The relations never quite recovered after that. Pakistan retaliated by closing NATO’s transit routes, and despite Mattis’ attempts, the blockade continued for several months until July next year when the then Secretary of State, Hillary Clinton, was persuaded to tender an apology. Suffice it to say, Mattis can be trusted to have a profound insight into the root causes of terrorism in the Af-Pak region. It was during Mattis’ tenure in the Central Command that the then outgoing Chairman of the Joint Chiefs of Staff, Admiral Mike Mullen, famously alleged at a Congressional hearing that the Haqqani network is a “veritable arm” of the ISI.

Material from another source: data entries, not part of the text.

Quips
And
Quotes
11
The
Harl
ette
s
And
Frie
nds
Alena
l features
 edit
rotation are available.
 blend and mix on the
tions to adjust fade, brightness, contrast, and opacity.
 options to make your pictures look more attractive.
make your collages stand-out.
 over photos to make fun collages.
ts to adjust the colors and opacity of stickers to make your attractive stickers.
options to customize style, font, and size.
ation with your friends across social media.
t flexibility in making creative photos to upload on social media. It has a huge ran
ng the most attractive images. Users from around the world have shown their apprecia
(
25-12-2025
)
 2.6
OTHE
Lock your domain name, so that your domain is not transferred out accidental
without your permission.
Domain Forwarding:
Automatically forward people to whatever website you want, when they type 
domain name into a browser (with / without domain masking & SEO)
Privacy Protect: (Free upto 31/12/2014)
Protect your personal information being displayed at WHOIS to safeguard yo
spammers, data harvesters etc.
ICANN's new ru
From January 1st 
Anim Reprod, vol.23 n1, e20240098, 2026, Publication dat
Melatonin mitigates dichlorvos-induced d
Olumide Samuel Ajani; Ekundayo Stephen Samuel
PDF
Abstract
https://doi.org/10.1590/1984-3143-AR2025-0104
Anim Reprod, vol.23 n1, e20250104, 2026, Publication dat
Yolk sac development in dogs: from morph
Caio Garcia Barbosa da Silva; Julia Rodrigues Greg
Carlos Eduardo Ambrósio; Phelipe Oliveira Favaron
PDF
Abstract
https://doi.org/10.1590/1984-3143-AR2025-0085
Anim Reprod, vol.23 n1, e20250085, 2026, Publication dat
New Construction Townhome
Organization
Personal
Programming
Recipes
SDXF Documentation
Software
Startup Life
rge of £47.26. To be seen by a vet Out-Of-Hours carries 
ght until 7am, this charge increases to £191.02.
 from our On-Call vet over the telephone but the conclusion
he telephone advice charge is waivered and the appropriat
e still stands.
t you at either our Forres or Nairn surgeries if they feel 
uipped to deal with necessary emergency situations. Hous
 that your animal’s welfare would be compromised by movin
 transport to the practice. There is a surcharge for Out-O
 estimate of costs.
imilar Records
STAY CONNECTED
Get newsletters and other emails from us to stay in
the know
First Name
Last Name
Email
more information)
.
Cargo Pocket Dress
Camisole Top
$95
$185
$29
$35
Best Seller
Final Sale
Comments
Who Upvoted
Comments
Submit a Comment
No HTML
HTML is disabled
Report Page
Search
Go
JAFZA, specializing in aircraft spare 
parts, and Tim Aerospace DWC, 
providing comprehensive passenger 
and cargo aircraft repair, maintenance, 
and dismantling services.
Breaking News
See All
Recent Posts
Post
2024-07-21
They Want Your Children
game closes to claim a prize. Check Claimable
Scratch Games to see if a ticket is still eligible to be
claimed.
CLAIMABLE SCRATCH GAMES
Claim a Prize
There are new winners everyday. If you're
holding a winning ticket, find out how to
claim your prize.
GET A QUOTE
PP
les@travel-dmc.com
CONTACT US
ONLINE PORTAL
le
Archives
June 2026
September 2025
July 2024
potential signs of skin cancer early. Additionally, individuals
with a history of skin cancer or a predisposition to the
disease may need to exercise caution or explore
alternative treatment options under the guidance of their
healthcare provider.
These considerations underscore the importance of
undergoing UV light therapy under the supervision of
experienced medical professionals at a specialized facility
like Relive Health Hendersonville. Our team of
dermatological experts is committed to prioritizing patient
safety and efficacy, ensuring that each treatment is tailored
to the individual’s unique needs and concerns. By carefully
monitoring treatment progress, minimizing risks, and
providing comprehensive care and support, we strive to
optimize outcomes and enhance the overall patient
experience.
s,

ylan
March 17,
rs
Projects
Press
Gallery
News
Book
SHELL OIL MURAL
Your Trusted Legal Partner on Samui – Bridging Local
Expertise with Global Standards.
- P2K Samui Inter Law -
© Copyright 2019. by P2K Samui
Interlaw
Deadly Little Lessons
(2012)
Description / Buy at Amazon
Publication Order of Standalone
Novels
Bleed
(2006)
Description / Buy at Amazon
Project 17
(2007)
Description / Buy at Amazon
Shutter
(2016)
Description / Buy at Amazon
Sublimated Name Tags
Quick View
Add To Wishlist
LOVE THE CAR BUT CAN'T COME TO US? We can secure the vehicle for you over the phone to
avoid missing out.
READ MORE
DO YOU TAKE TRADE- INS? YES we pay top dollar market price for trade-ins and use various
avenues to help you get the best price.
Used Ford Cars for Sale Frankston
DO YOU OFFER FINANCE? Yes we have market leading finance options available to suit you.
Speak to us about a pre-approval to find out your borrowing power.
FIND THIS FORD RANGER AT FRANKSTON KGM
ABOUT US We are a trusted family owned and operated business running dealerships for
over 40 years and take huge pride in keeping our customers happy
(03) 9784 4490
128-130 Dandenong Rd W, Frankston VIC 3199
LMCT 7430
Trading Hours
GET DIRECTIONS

‘Loser’ is a favourite expression of Trump’s. He once said: “There are people—I categorise them as life’s losers—who get their sense of accomplishment and achievement from trying to stop others. As far as I’m concerned, if they had any real ability, they wouldn’t be fighting me.” He is also heard saying: “Believe me. You’ll never get bored with winning.” All in all, therefore, a valiant attempt has been made by Sharif’s office to present Trump as a jolly good fellow. But then, Trump timed his conversation with Sharif just before making the all-important announcement regarding Mattis’ nomination. Trump intends to shake off Obama’s ennui in dealing with this exasperating “frenemy”. But he is also making an offer of re-engagement that Pakistan cannot refuse.

Ambassador M.K. Bhadrakumar served as a career diplomat in the Indian Foreign Service for over 29 years, with postings including India’s ambassador to Uzbekistan (1995-1998) and to Turkey (1998-2001).